▶ Saved entries:
....

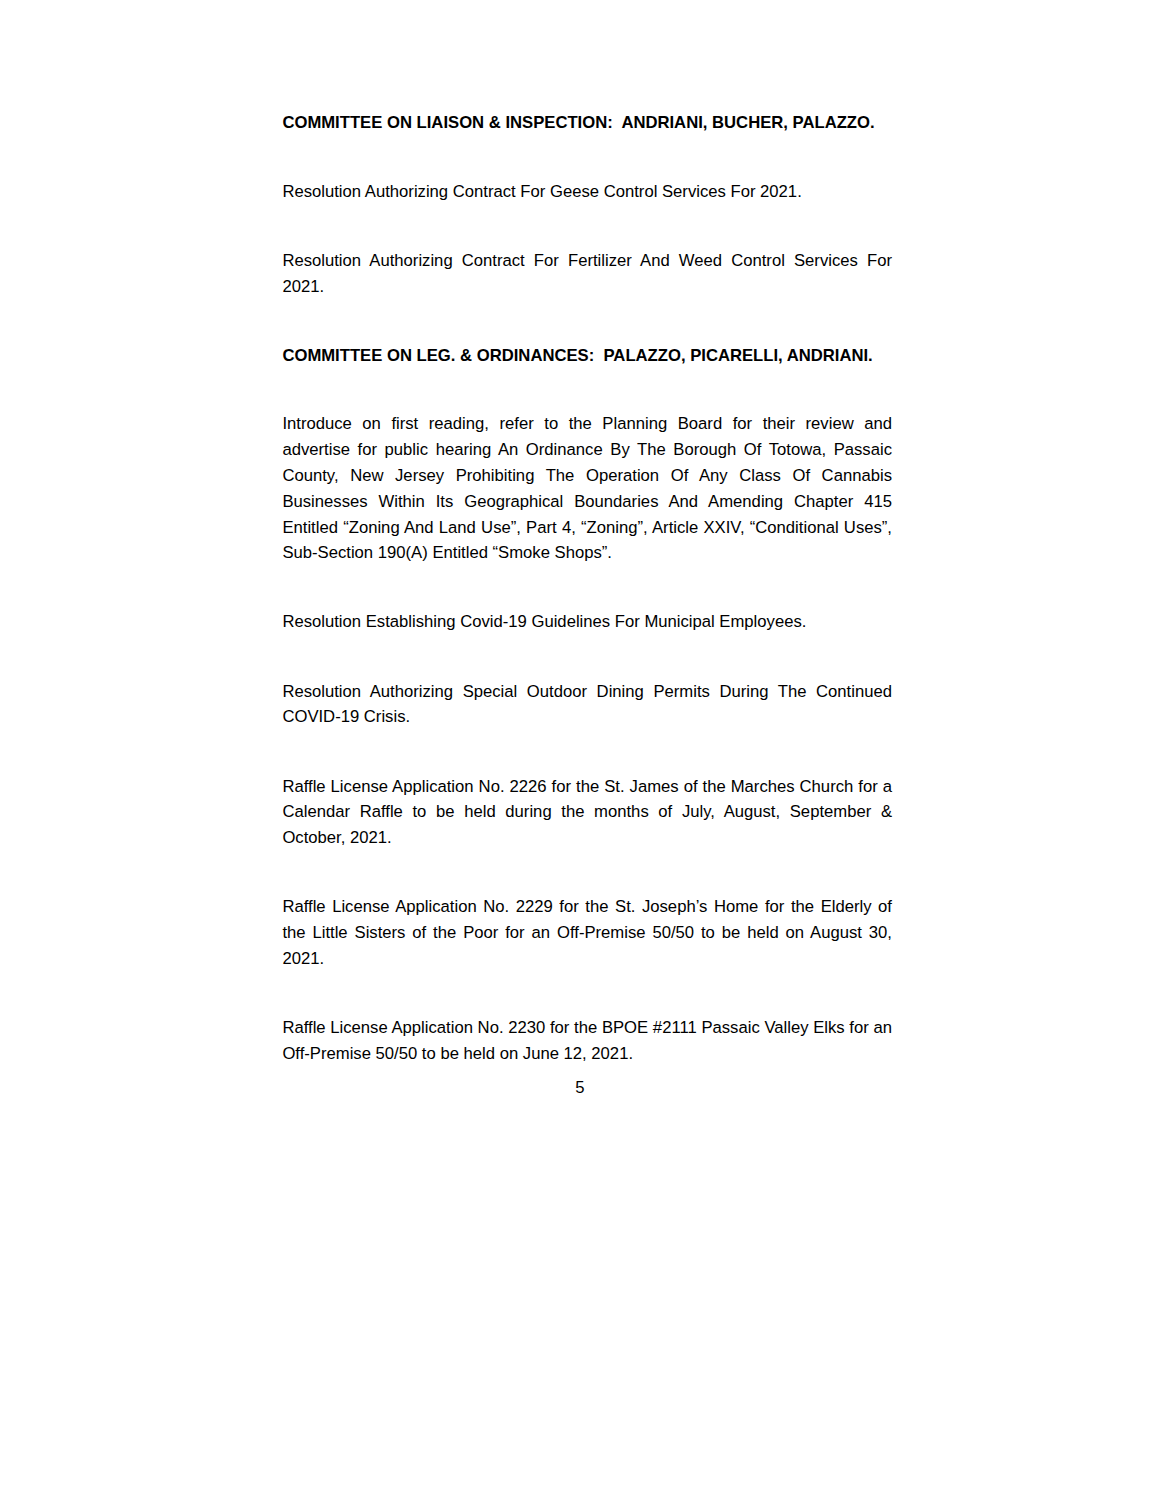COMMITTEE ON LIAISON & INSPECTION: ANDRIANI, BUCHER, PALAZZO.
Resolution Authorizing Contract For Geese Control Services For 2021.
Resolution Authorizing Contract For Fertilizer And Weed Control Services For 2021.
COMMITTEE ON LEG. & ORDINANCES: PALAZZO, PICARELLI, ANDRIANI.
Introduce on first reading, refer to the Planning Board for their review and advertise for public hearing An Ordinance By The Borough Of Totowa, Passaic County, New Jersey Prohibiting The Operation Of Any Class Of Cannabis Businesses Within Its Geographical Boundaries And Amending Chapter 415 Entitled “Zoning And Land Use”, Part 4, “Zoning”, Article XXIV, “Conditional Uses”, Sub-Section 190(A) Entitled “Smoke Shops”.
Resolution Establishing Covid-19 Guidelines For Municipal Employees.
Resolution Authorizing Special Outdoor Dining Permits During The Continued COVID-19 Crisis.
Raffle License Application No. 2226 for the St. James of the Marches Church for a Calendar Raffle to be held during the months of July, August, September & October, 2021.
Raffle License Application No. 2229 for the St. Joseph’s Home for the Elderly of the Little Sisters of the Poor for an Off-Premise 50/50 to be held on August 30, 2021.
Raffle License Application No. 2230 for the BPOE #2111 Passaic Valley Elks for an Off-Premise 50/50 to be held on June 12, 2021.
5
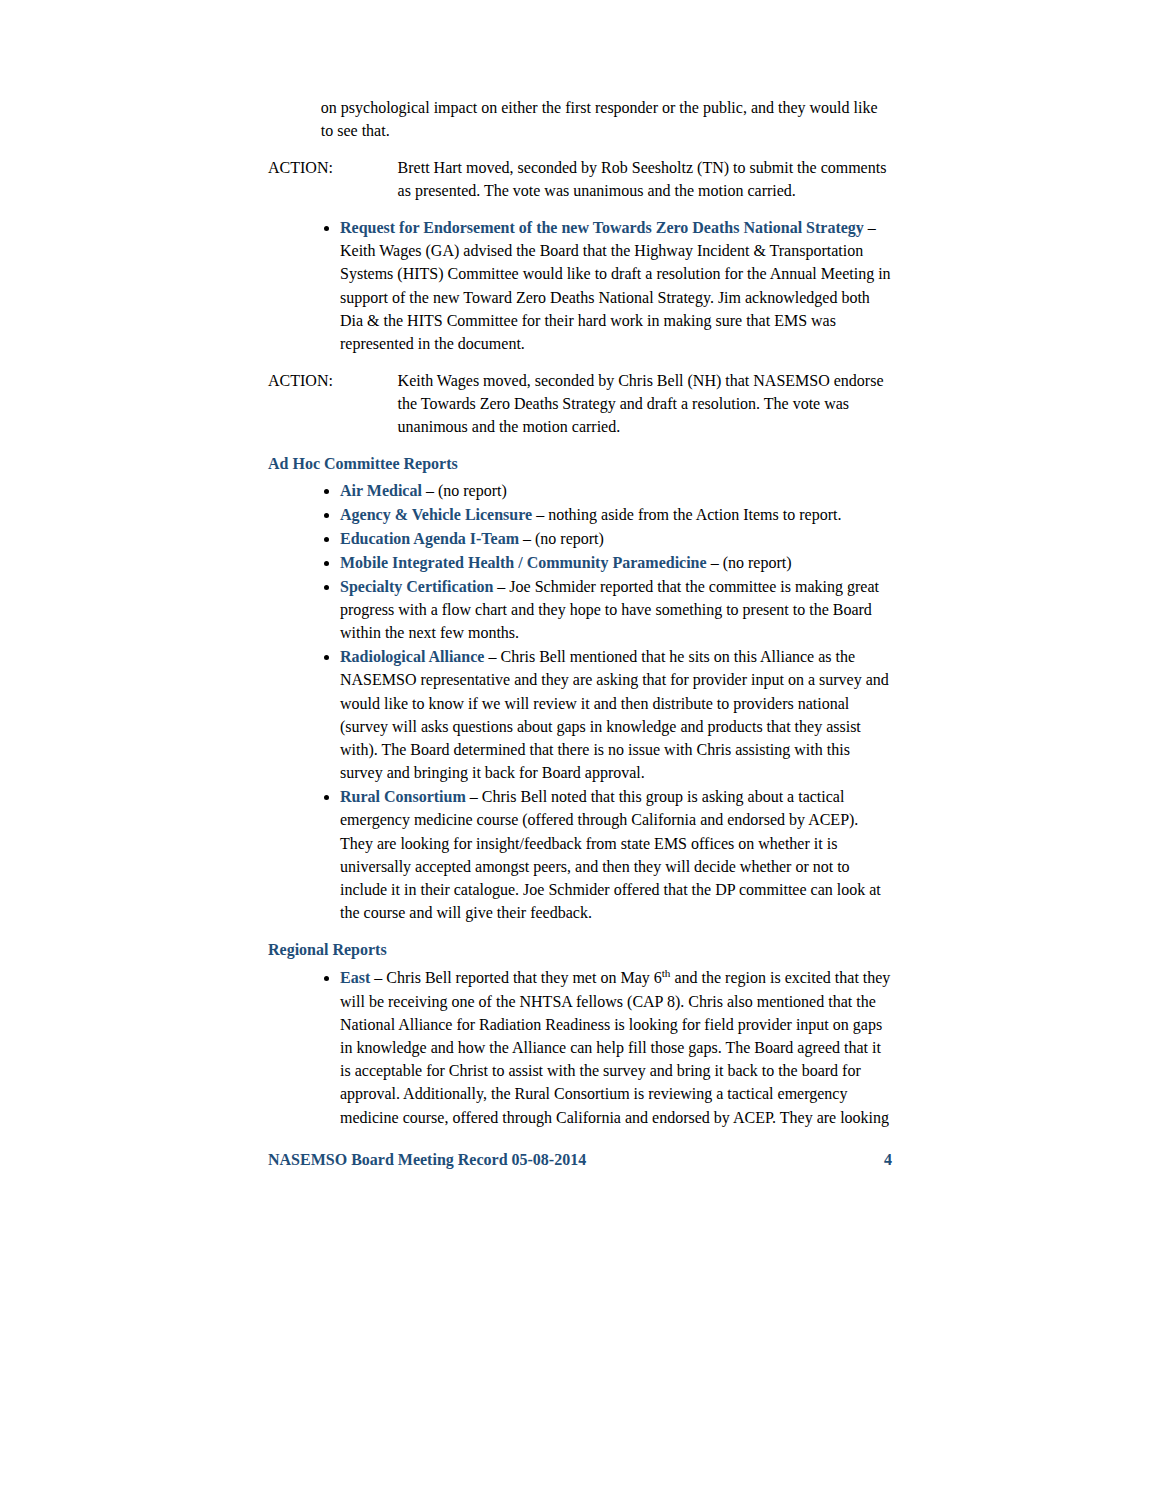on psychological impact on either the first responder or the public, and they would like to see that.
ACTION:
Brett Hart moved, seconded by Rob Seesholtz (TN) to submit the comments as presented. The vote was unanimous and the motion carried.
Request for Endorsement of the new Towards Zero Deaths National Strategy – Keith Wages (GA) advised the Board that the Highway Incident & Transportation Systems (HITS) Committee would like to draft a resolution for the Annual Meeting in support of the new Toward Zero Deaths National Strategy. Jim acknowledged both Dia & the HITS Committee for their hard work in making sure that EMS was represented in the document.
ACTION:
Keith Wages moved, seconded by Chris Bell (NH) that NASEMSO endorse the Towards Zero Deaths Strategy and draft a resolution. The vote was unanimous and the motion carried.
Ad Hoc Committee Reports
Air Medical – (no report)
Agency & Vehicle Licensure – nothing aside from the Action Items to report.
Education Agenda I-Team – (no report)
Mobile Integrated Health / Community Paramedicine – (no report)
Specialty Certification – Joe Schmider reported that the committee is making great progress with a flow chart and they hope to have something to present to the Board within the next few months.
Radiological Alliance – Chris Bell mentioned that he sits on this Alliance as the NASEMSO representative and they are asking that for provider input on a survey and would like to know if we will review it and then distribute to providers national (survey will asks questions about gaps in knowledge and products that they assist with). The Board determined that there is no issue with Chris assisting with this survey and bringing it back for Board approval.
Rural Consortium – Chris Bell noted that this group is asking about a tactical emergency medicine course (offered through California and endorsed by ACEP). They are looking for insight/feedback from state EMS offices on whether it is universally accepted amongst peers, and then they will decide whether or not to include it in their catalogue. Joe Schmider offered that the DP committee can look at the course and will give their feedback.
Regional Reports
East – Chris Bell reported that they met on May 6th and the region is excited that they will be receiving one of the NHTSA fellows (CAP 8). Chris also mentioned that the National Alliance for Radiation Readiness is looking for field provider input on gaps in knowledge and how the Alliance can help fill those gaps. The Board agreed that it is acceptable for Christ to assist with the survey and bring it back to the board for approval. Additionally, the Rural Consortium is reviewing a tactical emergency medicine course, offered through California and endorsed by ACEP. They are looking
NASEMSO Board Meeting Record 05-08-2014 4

....

▶ What the exercise asks: List all lines above in which the string "months" appears.

▶ Written answer:
Raffle License Application No. 2226 for the St. James of the Marches Church for a Calendar Raffle to be held during the months of July, August, September & October, 2021.
Specialty Certification – Joe Schmider reported that the committee is making great progress with a flow chart and they hope to have something to present to the Board within the next few months.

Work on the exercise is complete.